**BRIEF**
In the post on weakly referenced event listeners in ActionScript 3, which parameter of an addEventListener call has to be set to true to make the listener weakly referenced?

**DOCUMENT TEXT**
=== Section Start ===
I will be dealing with this in the next installment of my resource management series of articles, but I thought it was important enough to warrant a quick post in the interim.

I've been blogging about how important resource management is going to be in ActionScript 3, and also mentioned that we have some new tools to deal with it. One of these new tools is the ability to have weakly referenced event listeners. A weak reference is one that is not counted by the Garbage Collector (ie. it is not counted in reference counting, and it is not followed for mark sweeping). This means that if the only references remaining to an object are weak, it will be available for collection on the next GC sweep.

References associated with event listeners are often forgotten by developers, which normally results in the listener never being removed from memory. This is why weakly referenced event listeners are so handy in AS3 - if you forget to remove the listener, you will not impede the Garbage Collector's ability to collect the object.

It's easy to use weakly referenced listeners in AS3. Just set the fifth parameter of an addEventListener call to true:

// params: eventName, listener, capturePhase, priority, useWeakReference
someObj.addEventListener("eventName",myFunct,false,0,true);
I would very strongly recommend getting in the habit of ALWAYS setting your listeners to be weakly referenced. I can't think of any good reasons to set it to false, so I'm kind of disappointed that it wasn't set to use weak references by default, although I understand the rationale. The one place weakly referenced listeners fall apart is in the case of anonymous functions:
addEventListener("eventName",function(evt) { ...code... },false,0,true);
In the above example, the only reference to the anonymous function I defined in-line is the weak reference from the event dispatcher. This means the next time the GC sweeps, my function will be removed, and obviously will no longer be called. This can be very confusing to debug, because the indeterminate GC will make the results seemingly random.

Using anonymous functions in this way is bad practice though (both architecturally, and because it leaves you with no way to remove the listener), so I'd still argue for weak references by default. This is a little selfish though, because I know that we are going to have problems in the future with third party content creating strongly referenced stage listeners (and thus never being garbage collected), whereas my team will never encounter the anonymous function issue (unless it's in debugging third party content).

So please (PLEASE!), get in the habit of always setting your event listeners to be weakly referenced. It's a little bit of extra typing, but it'll save everyone (you, your users, anyone that needs to integrate with / consume your content) a lot of headaches.

Kudos to Adobe for providing this functionality!
=== Section End ===
**DATA LISTING**
=== Section Start ===
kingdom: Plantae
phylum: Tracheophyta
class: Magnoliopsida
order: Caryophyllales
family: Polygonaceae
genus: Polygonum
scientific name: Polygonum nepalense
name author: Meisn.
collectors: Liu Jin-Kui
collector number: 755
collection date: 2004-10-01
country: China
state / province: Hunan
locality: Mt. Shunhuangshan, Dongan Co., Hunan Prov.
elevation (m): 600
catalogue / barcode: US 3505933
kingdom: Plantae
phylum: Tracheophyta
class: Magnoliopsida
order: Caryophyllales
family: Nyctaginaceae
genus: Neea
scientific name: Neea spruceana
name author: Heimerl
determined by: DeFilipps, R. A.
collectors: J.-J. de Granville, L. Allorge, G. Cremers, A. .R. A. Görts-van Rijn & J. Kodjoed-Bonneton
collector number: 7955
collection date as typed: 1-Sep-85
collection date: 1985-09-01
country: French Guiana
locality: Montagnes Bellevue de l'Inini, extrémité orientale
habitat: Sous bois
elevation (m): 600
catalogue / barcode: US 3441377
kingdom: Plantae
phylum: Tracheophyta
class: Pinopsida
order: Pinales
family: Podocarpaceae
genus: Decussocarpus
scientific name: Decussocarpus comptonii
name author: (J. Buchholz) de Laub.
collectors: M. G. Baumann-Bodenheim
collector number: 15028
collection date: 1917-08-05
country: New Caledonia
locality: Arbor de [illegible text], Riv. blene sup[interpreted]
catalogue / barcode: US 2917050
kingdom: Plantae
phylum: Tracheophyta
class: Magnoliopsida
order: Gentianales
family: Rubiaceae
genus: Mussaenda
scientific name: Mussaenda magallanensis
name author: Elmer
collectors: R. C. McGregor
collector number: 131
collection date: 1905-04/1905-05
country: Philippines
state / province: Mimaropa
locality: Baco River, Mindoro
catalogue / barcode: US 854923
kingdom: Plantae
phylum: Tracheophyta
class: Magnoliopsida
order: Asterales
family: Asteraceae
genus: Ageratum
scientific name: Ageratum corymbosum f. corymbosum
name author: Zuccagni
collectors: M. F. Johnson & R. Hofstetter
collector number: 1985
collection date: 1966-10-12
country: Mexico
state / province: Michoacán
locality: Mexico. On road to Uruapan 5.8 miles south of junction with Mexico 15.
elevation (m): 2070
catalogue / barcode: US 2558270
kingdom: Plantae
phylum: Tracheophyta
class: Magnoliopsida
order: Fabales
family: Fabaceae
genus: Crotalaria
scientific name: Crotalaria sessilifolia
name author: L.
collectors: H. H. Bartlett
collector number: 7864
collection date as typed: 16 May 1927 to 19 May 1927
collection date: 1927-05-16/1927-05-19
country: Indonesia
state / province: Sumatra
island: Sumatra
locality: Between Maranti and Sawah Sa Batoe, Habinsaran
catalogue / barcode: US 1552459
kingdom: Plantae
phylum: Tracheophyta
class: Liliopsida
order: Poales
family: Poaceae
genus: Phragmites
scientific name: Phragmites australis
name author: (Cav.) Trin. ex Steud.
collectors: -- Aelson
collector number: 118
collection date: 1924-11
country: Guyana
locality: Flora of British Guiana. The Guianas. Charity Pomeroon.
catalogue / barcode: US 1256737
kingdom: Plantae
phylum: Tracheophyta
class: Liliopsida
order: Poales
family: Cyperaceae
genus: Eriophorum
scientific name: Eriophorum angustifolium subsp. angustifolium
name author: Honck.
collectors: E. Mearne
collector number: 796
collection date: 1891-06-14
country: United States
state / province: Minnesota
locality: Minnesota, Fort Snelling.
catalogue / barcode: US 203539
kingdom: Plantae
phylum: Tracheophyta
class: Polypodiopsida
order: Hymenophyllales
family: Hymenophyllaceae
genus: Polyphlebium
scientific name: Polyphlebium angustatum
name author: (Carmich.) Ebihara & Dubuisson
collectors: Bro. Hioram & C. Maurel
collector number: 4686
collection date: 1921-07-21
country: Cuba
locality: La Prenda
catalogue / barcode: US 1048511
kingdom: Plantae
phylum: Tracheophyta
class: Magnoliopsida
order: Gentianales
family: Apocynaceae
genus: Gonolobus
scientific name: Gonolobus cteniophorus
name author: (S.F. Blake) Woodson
=== Section End ===
**RESPONSE TO THIS EXERCISE**
The fifth parameter, useWeakReference.